Mr Cain was certainly right about the dangers. In its 99-year lifespan, 125 men and boys died down Wheatley Hill Colliery, although it had suffered only one “disaster”.

In mining terms, a “disaster” is an incident in which five or more lives were lost, and Wheatley Hill’s disaster occurred on January 19, 1871, when hewer John Roberts smashed into some old workings of the Thornley pit.

Huge volumes of water came gushing in. Fortunately, because Wheatley Hill was such a new pit, only 22 men were working underground, and they sprinted the 200 yards back to the cage (or lift) to take them up to safety.

But the cage could only carry ten of them.

“By the time the empty cage returned to the shaft bottom, those who were waiting were nearly drowned,” said The Northern Echo. “The water had by that time reached up to their shoulders.”

There was so much industrial debris – smashed wagons and pit props – washing around the shaft bottom that it was hard for the men to haul themselves out of the water and into the cage.

“Five men were ultimately drawn up,” said the Echo. “They stated that the missing seven gave some awful shrieks.”

The Echo speculated that the men were dead, entangled underwater in some of the workings, and said that a “pumping engine of immense power” had arrived at the pithead to begin extracting the water so that the bodies could be recovered.

It said the dead men were James Hall, aged about 50, married; Joseph Bell, 26, who left a wife and three children; Michael Rogan, 30, wife and three children; Robert Smith, 32, wife and two children; John Walker, 26, wife and two children; John Smith, 26, single, and George Cooper, 14.
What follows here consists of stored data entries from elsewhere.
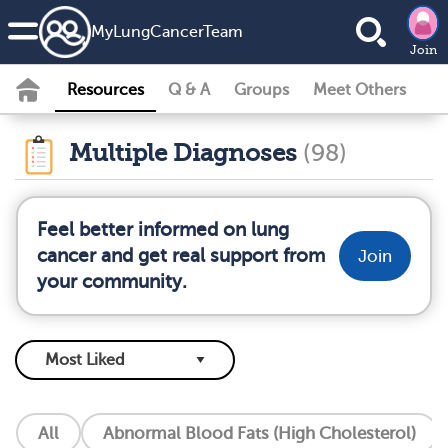
MyLungCancerTeam
Join
Resources
Q & A
Groups
Meet Others
Multiple Diagnoses
(98)
Feel better informed on lung
cancer and get real support from
Join
your community.
All
Abnormal Blood Fats (High Cholesterol)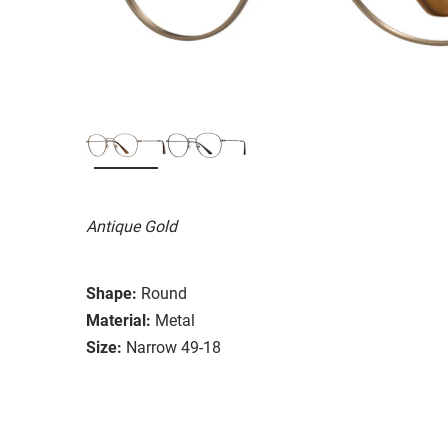
Antique Gold
Shape:
Round
Material:
Metal
Size:
Narrow 49-18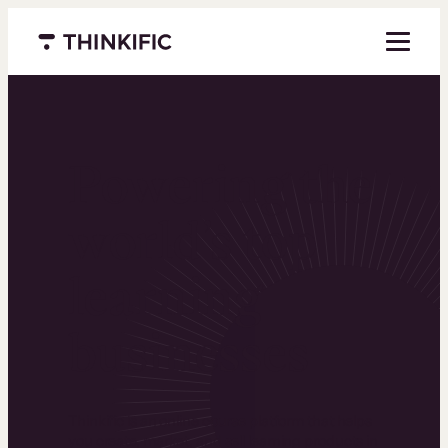
Menu closed
Powering the
world’s top
learning
businesses
Thinkific is an online course platform that helps
you create, market, and sell learning products in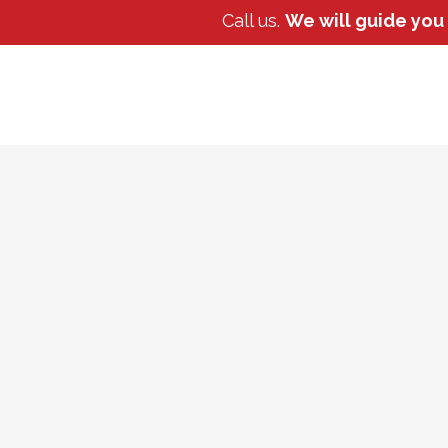
Call us.
We will guide you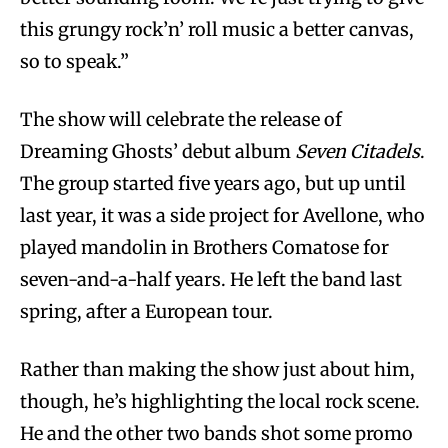
this grungy rock’n’ roll music a better canvas,
so to speak.”
The show will celebrate the release of
Dreaming Ghosts’ debut album
Seven Citadels
.
The group started five years ago, but up until
last year, it was a side project for Avellone, who
played mandolin in Brothers Comatose for
seven-and-a-half years. He left the band last
spring, after a European tour.
Rather than making the show just about him,
though, he’s highlighting the local rock scene.
He and the other two bands shot some promo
Unknown to the pessimistic reporter, deep underground, four of the missing had made it through the submerged tunnels onto higher ground, where they were now drifting in and out of consciousness due to the foul air.
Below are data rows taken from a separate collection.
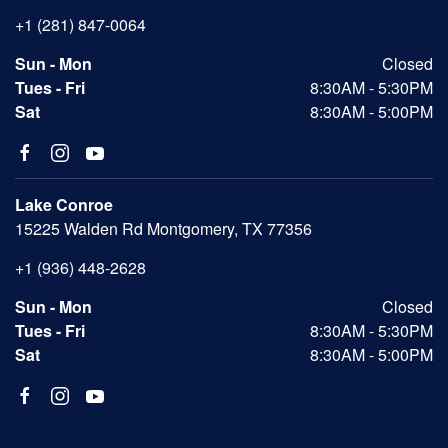
+1 (281) 847-0064
Sun - Mon
Closed
Tues - Fri
8:30AM - 5:30PM
Sat
8:30AM - 5:00PM
Lake Conroe
15225 Walden Rd Montgomery, TX 77356
+1 (936) 448-2628
Sun - Mon
Closed
Tues - Fri
8:30AM - 5:30PM
Sat
8:30AM - 5:00PM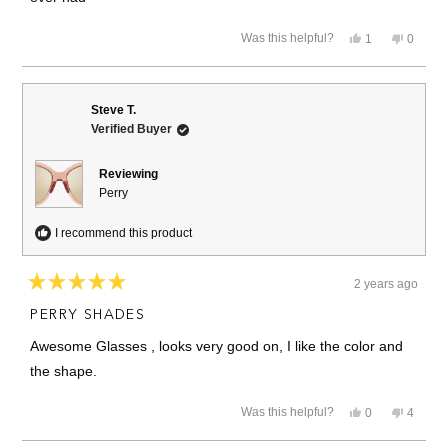
Yes,
No,
Was this helpful?
1
0
this
person
this
people
review
voted
review
voted
from
yes
from
no
Carlos
Carlos
Alberto
Alberto
Steve T.
A.
A.
Verified Buyer
was
was
helpful.
not
helpful.
Reviewing
Perry
I recommend this product
2 years ago
Rated
5
PERRY SHADES
out
of
Awesome Glasses , looks very good on, I like the color and
5
stars
the shape.
Yes,
No,
Was this helpful?
0
4
this
people
this
people
review
voted
review
voted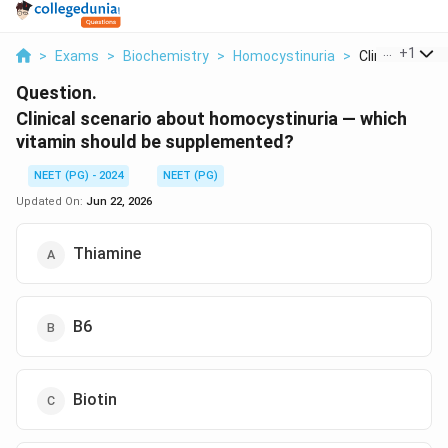
...
+
1
>
Exams
>
Biochemistry
>
Homocystinuria
>
Clinical Scenar
Question.
Clinical scenario about homocystinuria — which
vitamin should be supplemented?
NEET (PG) - 2024
NEET (PG)
Updated On:
Jun 22, 2026
Thiamine
B6
Biotin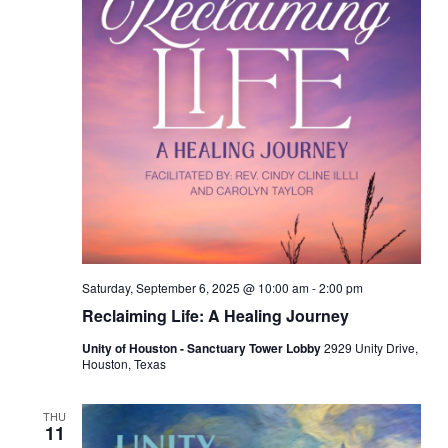
Saturday, September 6, 2025 @ 10:00 am
-
2:00 pm
Reclaiming Life: A Healing Journey
Unity of Houston - Sanctuary Tower Lobby
2929 Unity Drive,
Houston, Texas
THU
11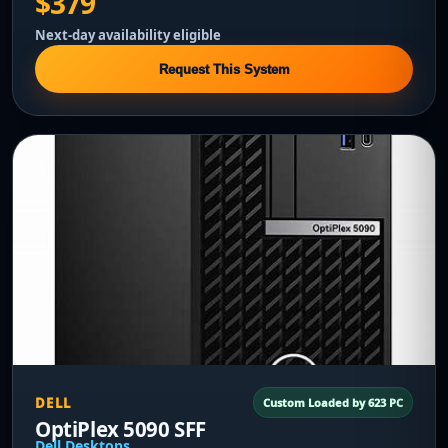
$379
Next-day availability eligible
Request This System
DELL
Custom Loaded by 623 PC
OptiPlex 5090 SFF
Dell Desktops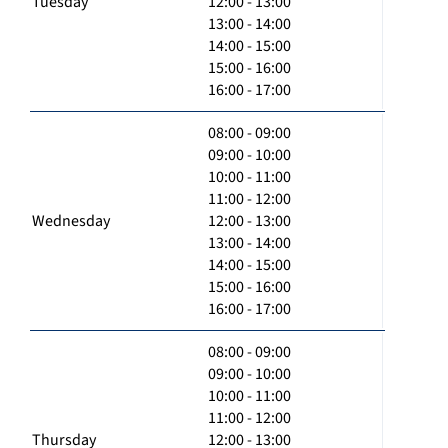
Tuesday
12:00 - 13:00
13:00 - 14:00
14:00 - 15:00
15:00 - 16:00
16:00 - 17:00
08:00 - 09:00
09:00 - 10:00
10:00 - 11:00
11:00 - 12:00
Wednesday
12:00 - 13:00
13:00 - 14:00
14:00 - 15:00
15:00 - 16:00
16:00 - 17:00
08:00 - 09:00
09:00 - 10:00
10:00 - 11:00
11:00 - 12:00
Thursday
12:00 - 13:00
As the water level dropped slowly, men in the Thornley pit went “jowling” in search of survivors – they banged hammers on the pit wall and then waited in silence for a reply.

The jowling awoke John Smith from his haze. He checked the two men beside him – Bell and Hall – but they had died, and Rogan was “out of his senses and raving, the gas having upset his reason”. Perhaps having been entombed underground, shivering and half-suffocated, for 54 hours, and facing a long, lingering death in the dark, with only two deceased marras for company, he was a trifle upset…
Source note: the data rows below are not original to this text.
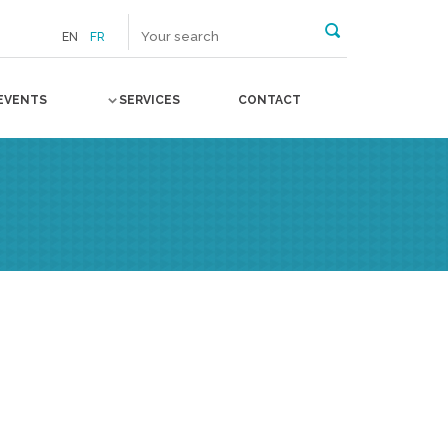
EN
FR
EVENTS
SERVICES
CONTACT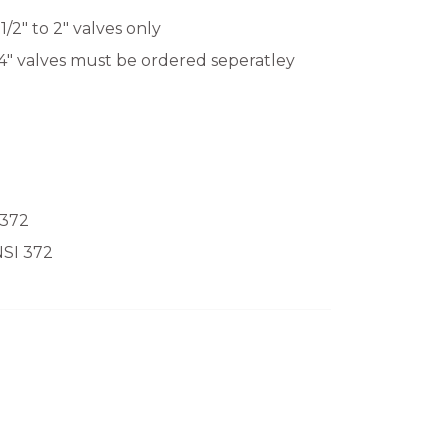
2" to 2" valves only
 4" valves must be ordered seperatley
 372
NSI 372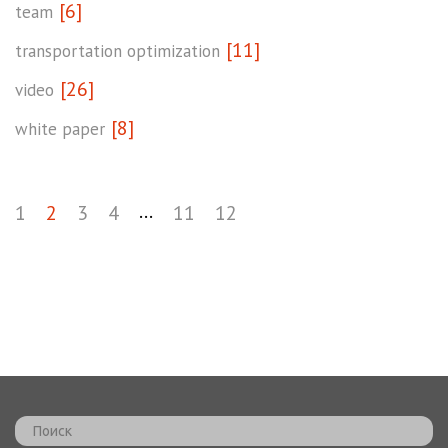
[6]
team
[11]
transportation optimization
[26]
video
[8]
white paper
...
1
2
3
4
11
12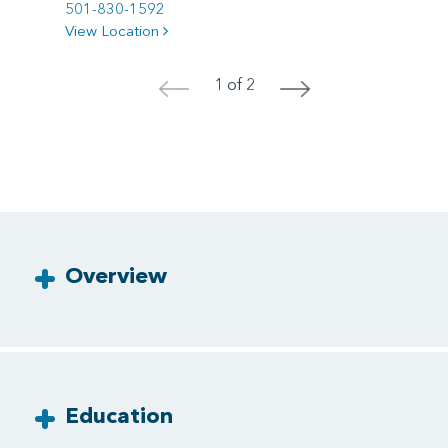
501-830-1592
View Location
1 of 2
<
>
Overview
Education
As the jowlers neared, Smith grabbed Rogan’s hand and dived beneath the black water. The jowlers on the other side joined hands and spread out underwater, desperate to feel a fingertip in the floodwater.

On the second plunge, they were successful, and hauled the two men out.

“On the news reaching the bank that some of the men had actually been rescued, every man, woman, and child who could by any possible means get away from whatever they were engaged with hurried to the pit shaft, where a scene that beggars description ensued,” said The Times.

However, five men were dead. Immediately, the miners at Wheatley Hill and Thornley went on strike, blaming management for the disaster. An inquest was held in front of “a respectable jury” which concluded that the deaths were caused by the gross negligence of head viewer William Spencer, resident viewer William Hays and overman Thomas Watson.

The jury said that the managers did “kill and slay the five deceased by neglecting to put in proper bore holes for the safe working of the mine”, and the three were sent to face manslaughter charges at Durham Spring Assizes.

The judge, Baron Martin, dismissed the charges, saying that the experienced hewers who caused the inundation were as culpable as the mine managers.